The downloaded bash file contains the reverse shell as below:
STEP 2 – We’re in:
So we have managed to get the user to click the link and the reverse shell has connected back to us. We now have access to the device over the Internet rather than having to be physically present near the access point or on the adjacent Wi-Fi device it is connected to.
From here we can do a few things. As the Neet device is connected to another Wi-Fi network we can get up to some malicious activity, essentially making this a pivoting device. We could also sniff traffic waiting for any clear text passwords to come up or we could browse to the following directory and view the clear text Wi-Fi passwords for the devices it has connected to – /etc/config/wireless
So at this stage we just have total pwnage. Nice!
Further research showed that Amazon sells various other boxes nearly exactly the same as this one, just rebranded and in theory this attack could be used on any of the boxes as they all seem to run the same software.
DigiFunk
SoundMate
AGPTek
Looking at Wigle.net, a known SSID searching platform we are able to see a list of AirStream devices:
From here it is possible to drill down to a precise location, and this can help us find a target user of an AirStream device:
Disclosure
After 60 days of trying to contact the manufacturer to no real avail, the time to publish has come.
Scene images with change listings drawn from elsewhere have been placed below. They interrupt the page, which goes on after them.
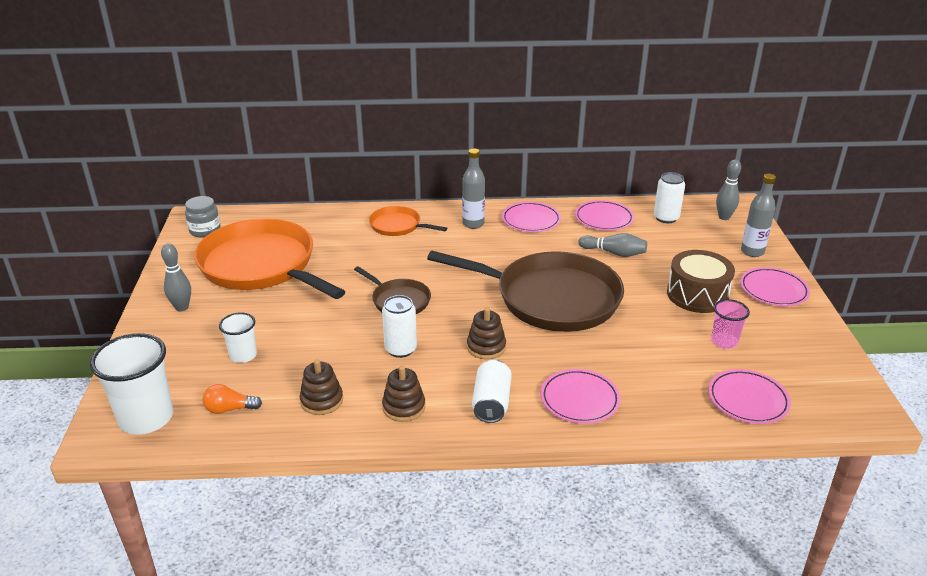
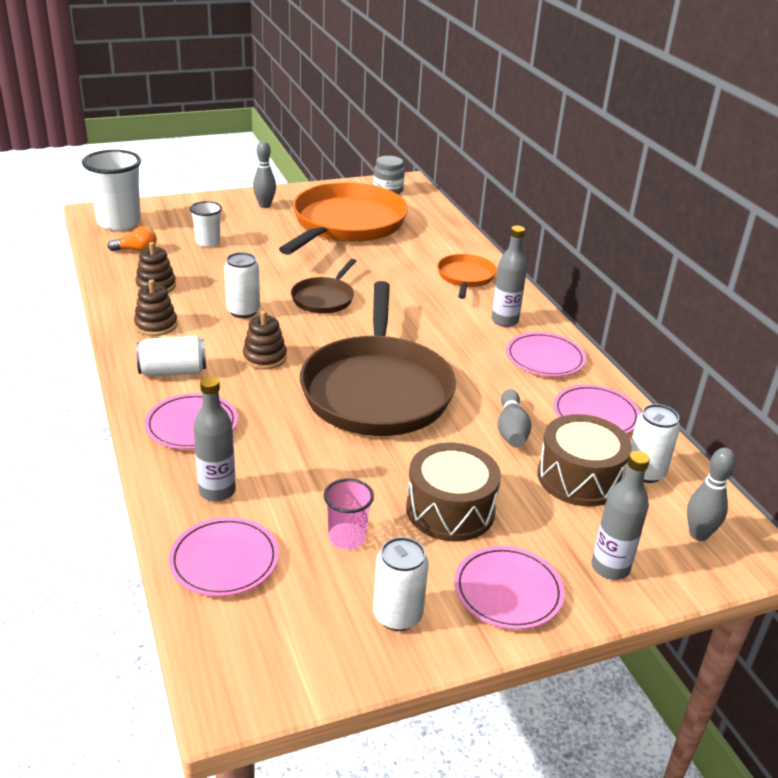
camera: 70 degrees right, 0 degrees up
orange light bulb [203,384,262,414] -> orange light bulb turned 105 degrees clockwise [107,226,157,251]
none -> grey bottle [193,376,236,502]
none -> white can [373,537,429,631]
none -> brown drum [537,414,632,506]

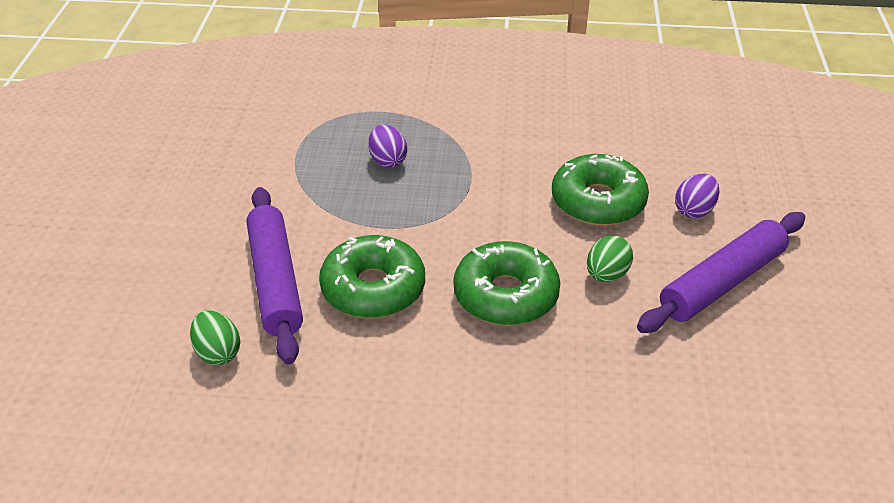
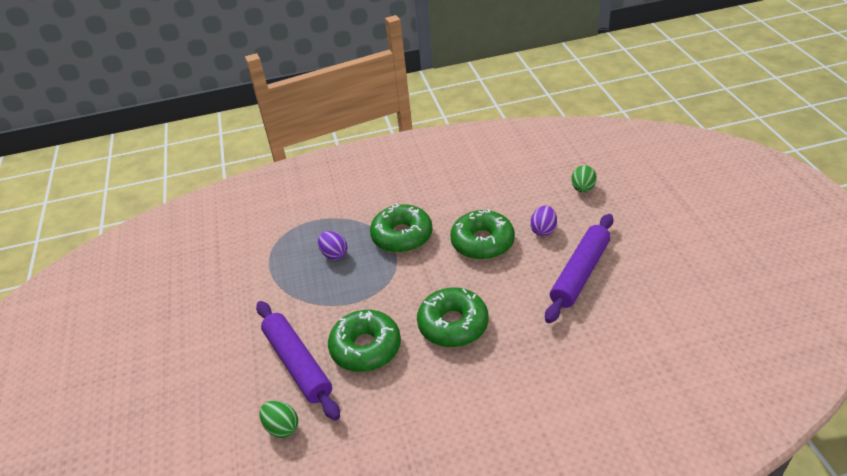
camera: 15 degrees left, 0 degrees up
green egg [587,236,633,282] -> green egg moved to [571,165,597,192]
none -> green donut [370,204,433,253]

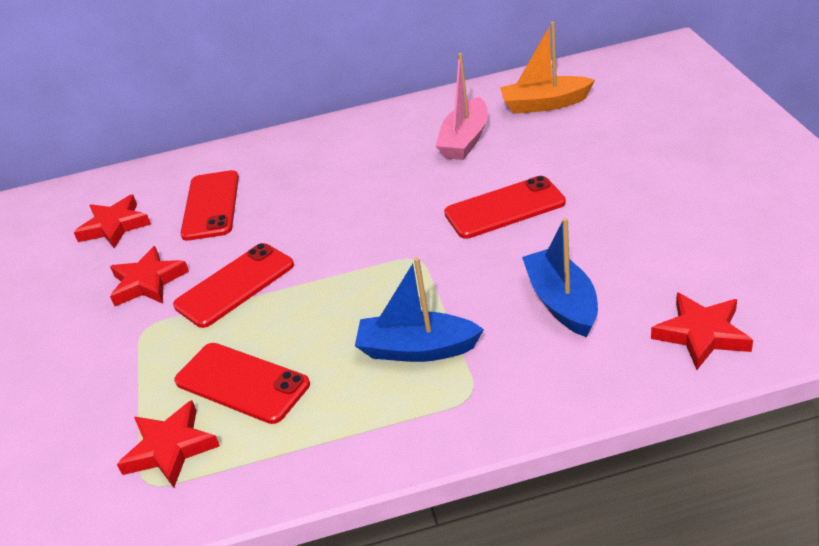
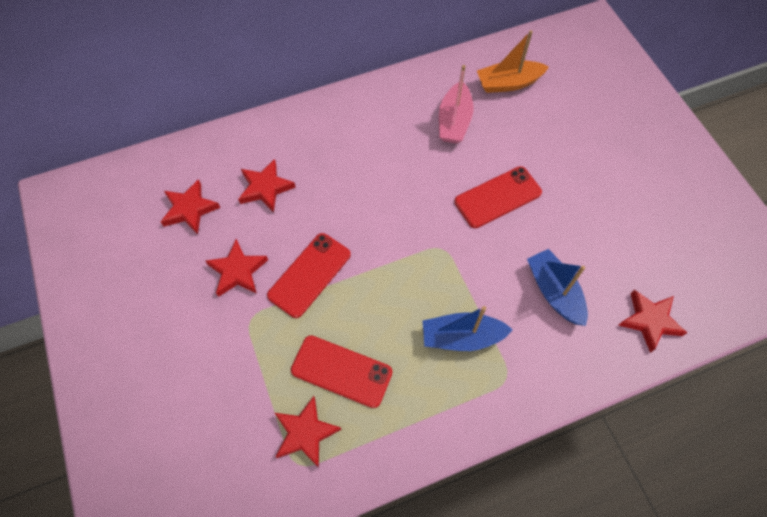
camera: 15 degrees left, 25 degrees up
red phone [180,170,239,241] -> red star [238,159,296,213]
This is how the contact attempts went:
August 12th
Looked on device for manufacture labels, nothing.
Tried to find Neet’s website, to see if they list a manufacturer, nothing.
Tried to Google for other rebranded ‘airstreams’ that linked to manufacturer, nothing.
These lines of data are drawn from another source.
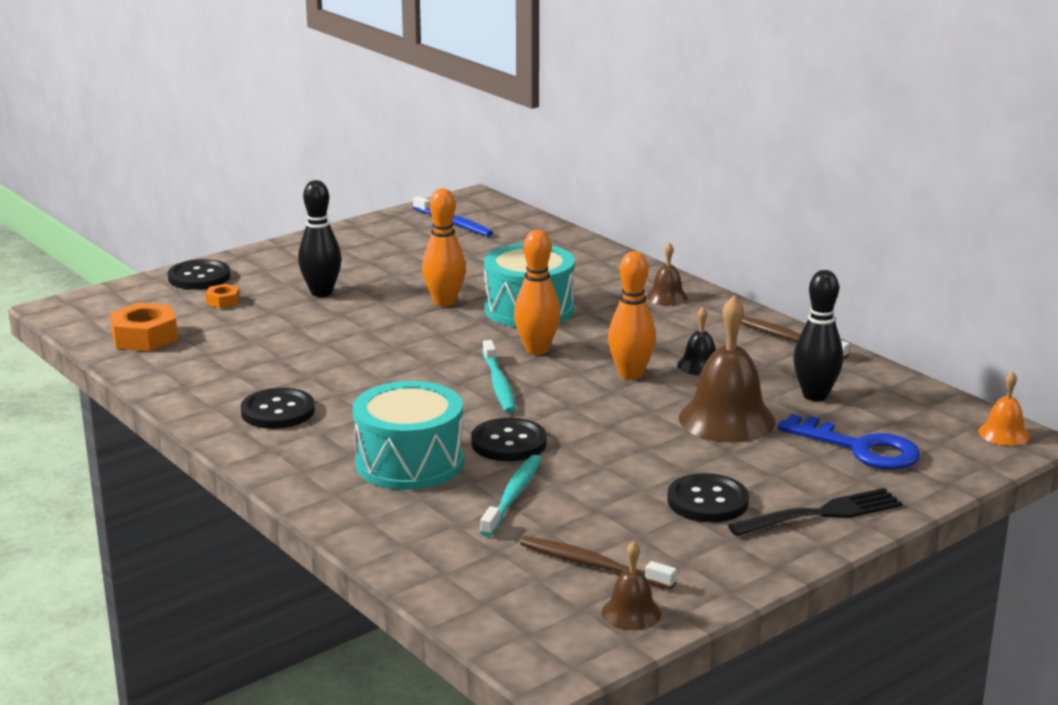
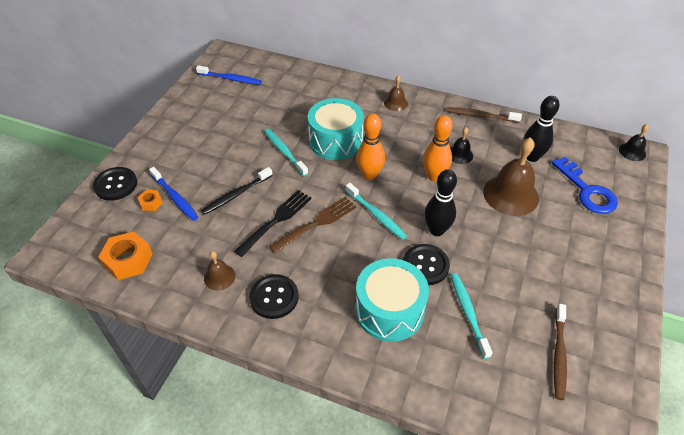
camera: 30 degrees left, 25 degrees up
black bowling pin [298,180,342,297] -> black bowling pin moved to [424,169,457,236]
orange bowling pin [422,188,466,307] -> turquoise toothbrush [264,128,308,176]
brown toothbrush [520,536,677,590] -> brown toothbrush turned 75 degrees counterclockwise [554,304,567,400]
brown bell [602,541,661,630] -> brown bell moved to [204,251,235,291]
black button [667,473,749,522] -> none
black fork [728,488,903,536] -> black fork moved to [234,190,312,257]
blue key [777,414,921,470] -> blue key turned 60 degrees clockwise [551,157,618,214]
orange bell [978,371,1030,446] -> black bell [619,124,649,161]
none -> blue toothbrush [149,167,198,221]
none -> black toothbrush [201,167,273,215]
none -> brown fork [269,197,357,254]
Contact Neet to disclose vulnerability in the hopes that they could pass it on.
August 13th to 22nd
Neet say they have requested new firmware from the manufacturer.
Then no response for 10 days.
August 24th
Neet say they are still waiting for an update, but also state they don’t really think this is a vulnerability.
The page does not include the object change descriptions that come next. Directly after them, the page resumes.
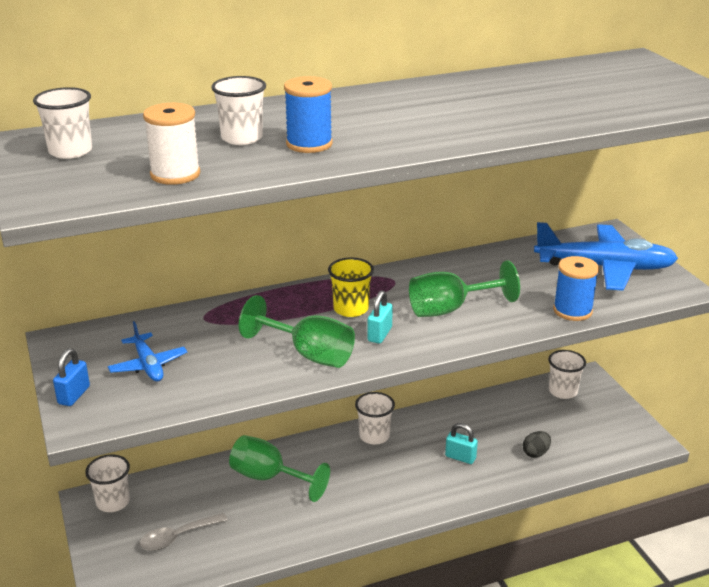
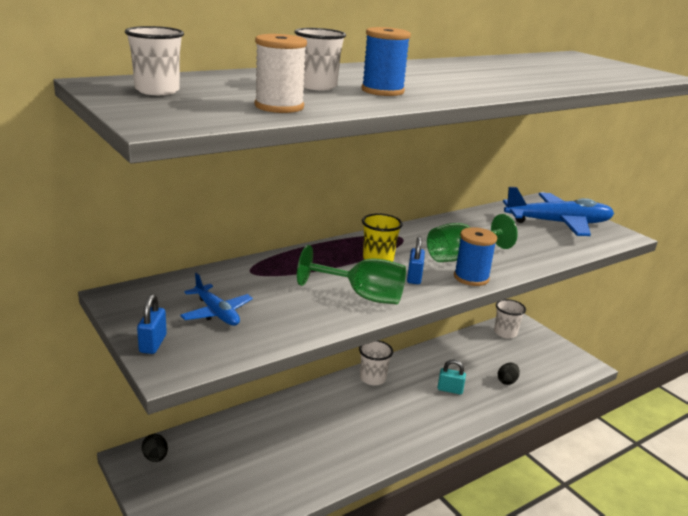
camera: 15 degrees left, 5 degrees down
white cup [85,454,130,512] -> black egg [142,434,168,462]
grey spoon [139,513,228,551] -> none
green goblet [229,435,330,502] -> none
turquoise padlock [367,290,393,344] -> blue padlock [407,237,425,284]
blue spool [553,256,599,321] -> blue spool moved to [454,227,497,286]

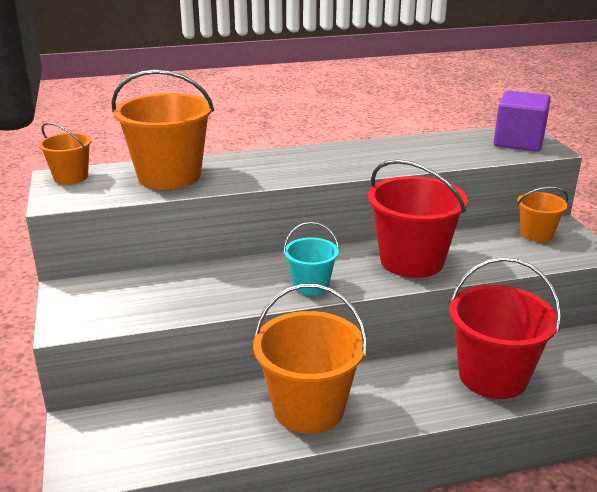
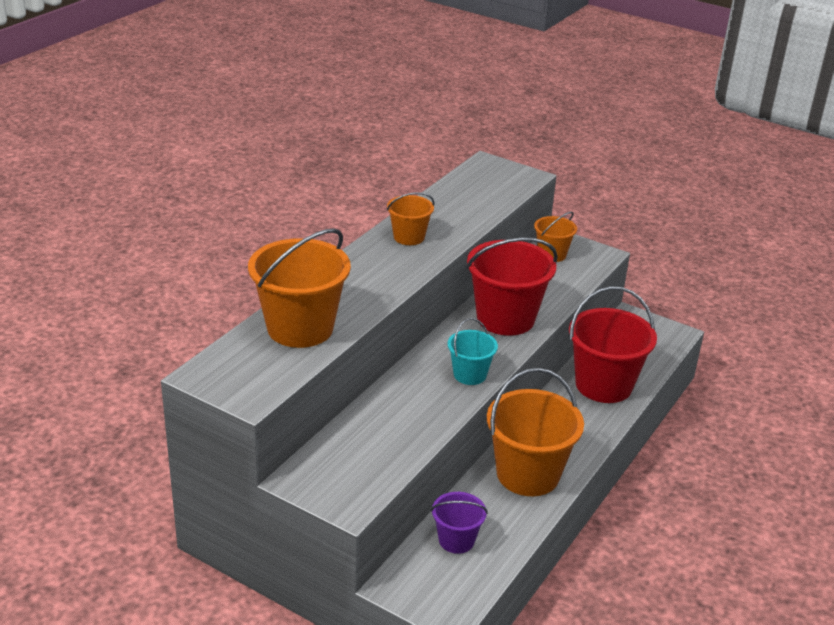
camera: 45 degrees left, 5 degrees up
orange bucket [39,122,92,184] -> orange bucket moved to [387,192,435,245]
purple cube [494,91,551,152] -> none
none -> purple bucket [431,492,488,554]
I explain why this is a vulnerability, they say that they understand and that they will get back to me.
September 1st
Neet say they have forwarded the findings onto the factory.
September 19th
No contact for 18 days, but give me the managing director’s email after I tell them about the blog.
Email one of their Directors, no response.
September 27th
Re-email the Director, talking about the blog going up soon and that I would like this fixed before hand.
Oh look, a very kind response, gives me a sales contact for a Chinese factory.
Also says they have stopped selling the AirStream.
September 28th till now
Sales contact forwards my email onto the IT team for the Chinese factory.
IT team, do not acknowledge my emails.
I think it is fair to say that this is not going anywhere and the factory probably do not even make the firmware for the device anyway.
I’ve published this post in a bid to try and make users aware of the issue.
Conclusion
Obviously there are a number of problems with this device, although firstly;
- Adding CSRF tokens to all functionality would be very helpful and render this whole attack useless.
- Secure coding practices should be followed as to stop this kind of command injection occurring in the first place.
- Adding the ability for normal users to change the password on telnet would be beneficial, as would getting rid of telnet altogether for more secure alternative such as SSH would also be of benefit.
- Adding a login page to the web application or even just requiring the current password for the Wi-Fi would also help as currently anyone on the network is able to change the password easily.
- Finally, HTTPS support would be worth thinking about as currently password changes are made in clear text.